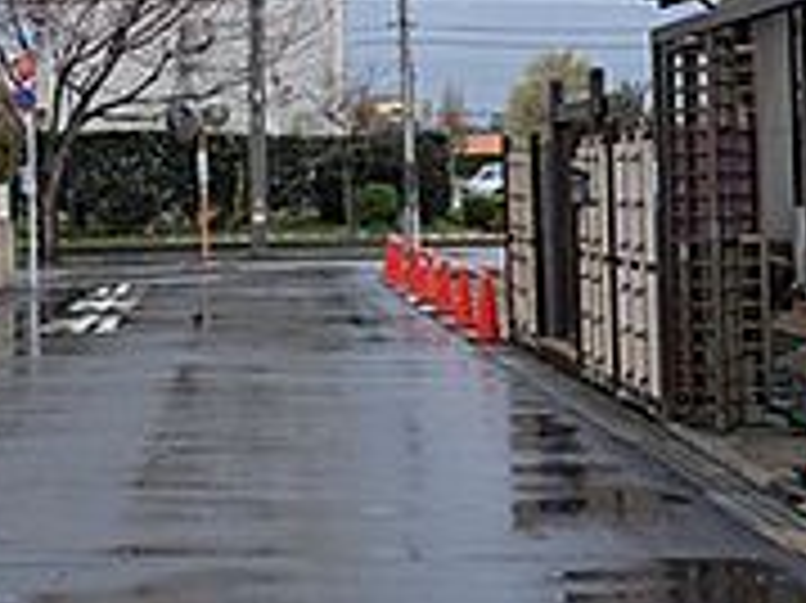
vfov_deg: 17.5
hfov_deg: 23.4
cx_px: 243
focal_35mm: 83
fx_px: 1931
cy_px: 70
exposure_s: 1/976
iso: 29
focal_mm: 4.53
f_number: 1.7
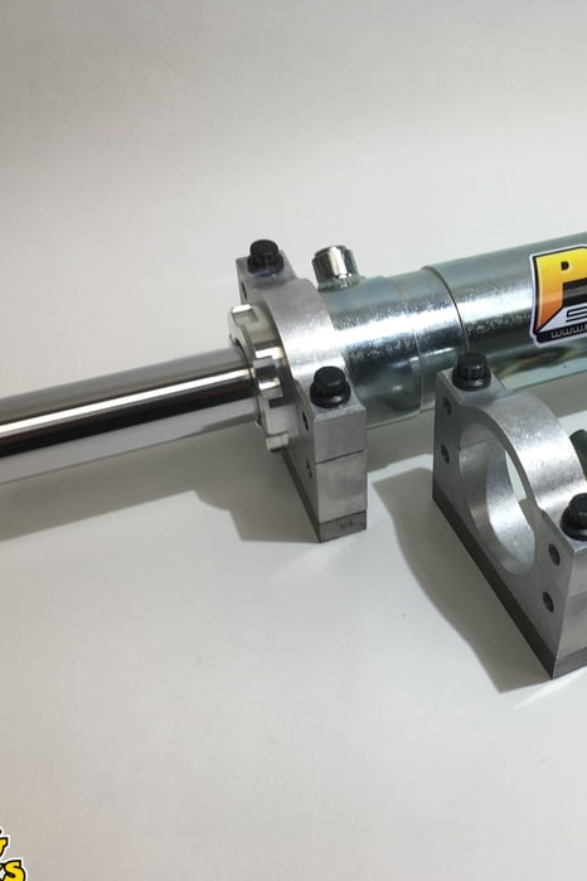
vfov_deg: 47.4
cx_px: 500
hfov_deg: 31.5
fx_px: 1003
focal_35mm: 41
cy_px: 444
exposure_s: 1/146
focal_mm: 4.15
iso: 25
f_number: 2.2
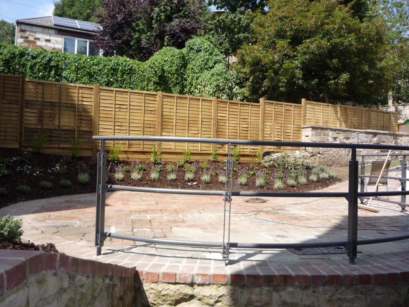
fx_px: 354
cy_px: 154
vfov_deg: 46.8
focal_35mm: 30
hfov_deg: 60.0
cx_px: 204
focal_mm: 5.2
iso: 100
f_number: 4
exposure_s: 1/400
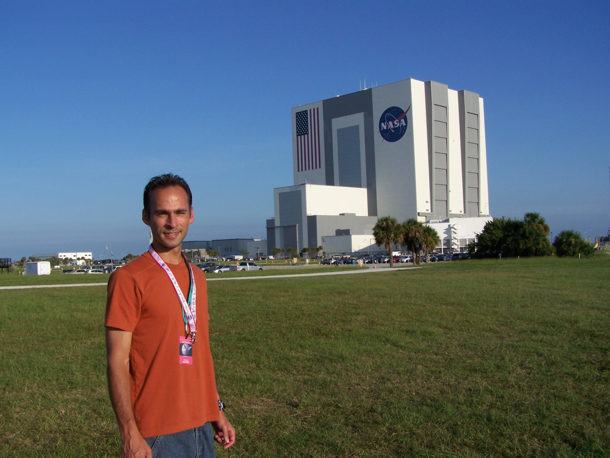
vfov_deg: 37.7
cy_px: 229
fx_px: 670
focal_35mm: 38
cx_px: 305
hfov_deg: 49.0
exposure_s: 1/640
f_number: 4
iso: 64
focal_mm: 6.3
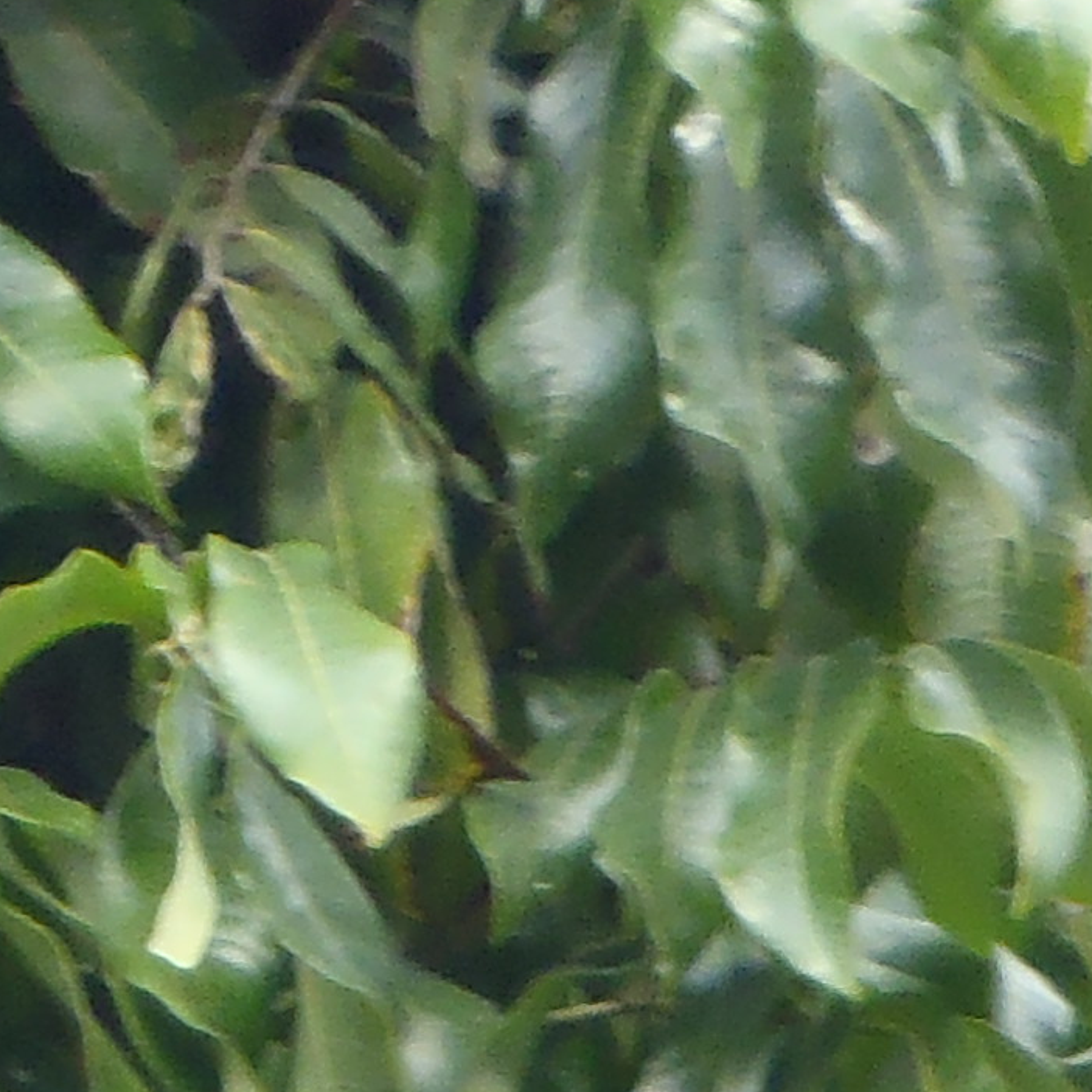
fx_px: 26946
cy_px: 523
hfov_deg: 2.3
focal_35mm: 755
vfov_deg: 2.3
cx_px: -1726
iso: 200
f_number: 5.9
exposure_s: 1/60
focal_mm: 25
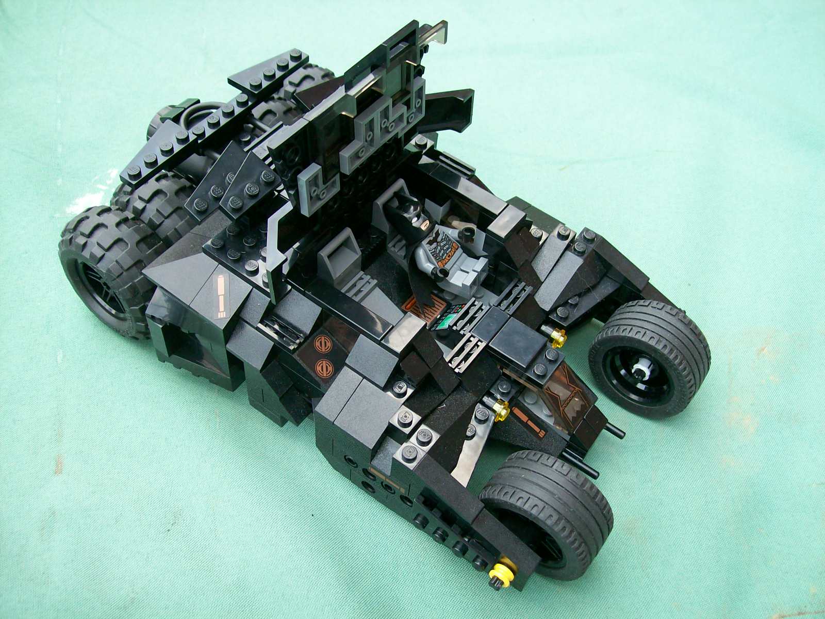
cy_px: 310
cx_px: 412
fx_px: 858
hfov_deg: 51.4
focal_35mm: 36
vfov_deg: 39.7
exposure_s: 1/52.8
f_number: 2.7
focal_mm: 6
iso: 80
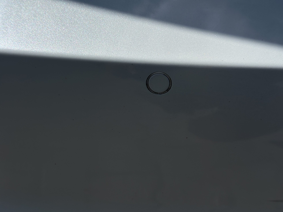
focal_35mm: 48
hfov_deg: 39.7
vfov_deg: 30.3
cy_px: 106
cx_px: 142
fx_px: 392
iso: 64
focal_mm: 6.86
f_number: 1.78
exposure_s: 1/18868
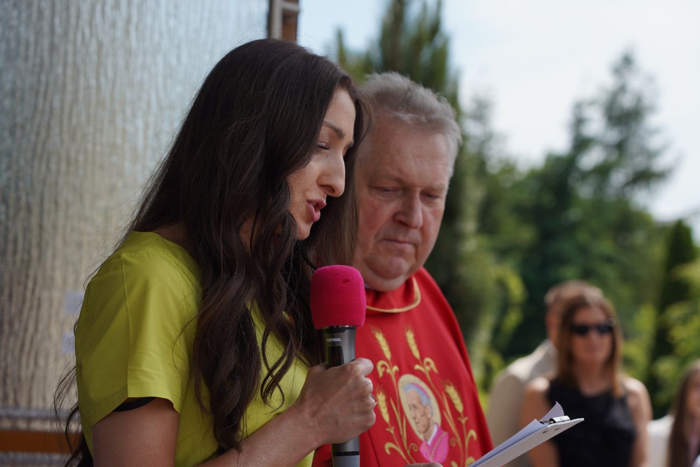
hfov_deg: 19.5
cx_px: 350
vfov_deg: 13.0
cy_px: 234
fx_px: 2042
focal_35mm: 105
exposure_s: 1/500
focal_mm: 105
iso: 100
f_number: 5.6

◆ **WRITTEN TASK**: Copy the lines above between the one holding "vfov_deg: 37.7" and the one holding "vfov_deg: 30.3", inclusive. Drop the pictures.

◆ **RESPONSE TO THE EXERCISE**:
vfov_deg: 37.7
cy_px: 229
fx_px: 670
focal_35mm: 38
cx_px: 305
hfov_deg: 49.0
exposure_s: 1/640
f_number: 4
iso: 64
focal_mm: 6.3
fx_px: 26946
cy_px: 523
hfov_deg: 2.3
focal_35mm: 755
vfov_deg: 2.3
cx_px: -1726
iso: 200
f_number: 5.9
exposure_s: 1/60
focal_mm: 25
cy_px: 310
cx_px: 412
fx_px: 858
hfov_deg: 51.4
focal_35mm: 36
vfov_deg: 39.7
exposure_s: 1/52.8
f_number: 2.7
focal_mm: 6
iso: 80
focal_35mm: 48
hfov_deg: 39.7
vfov_deg: 30.3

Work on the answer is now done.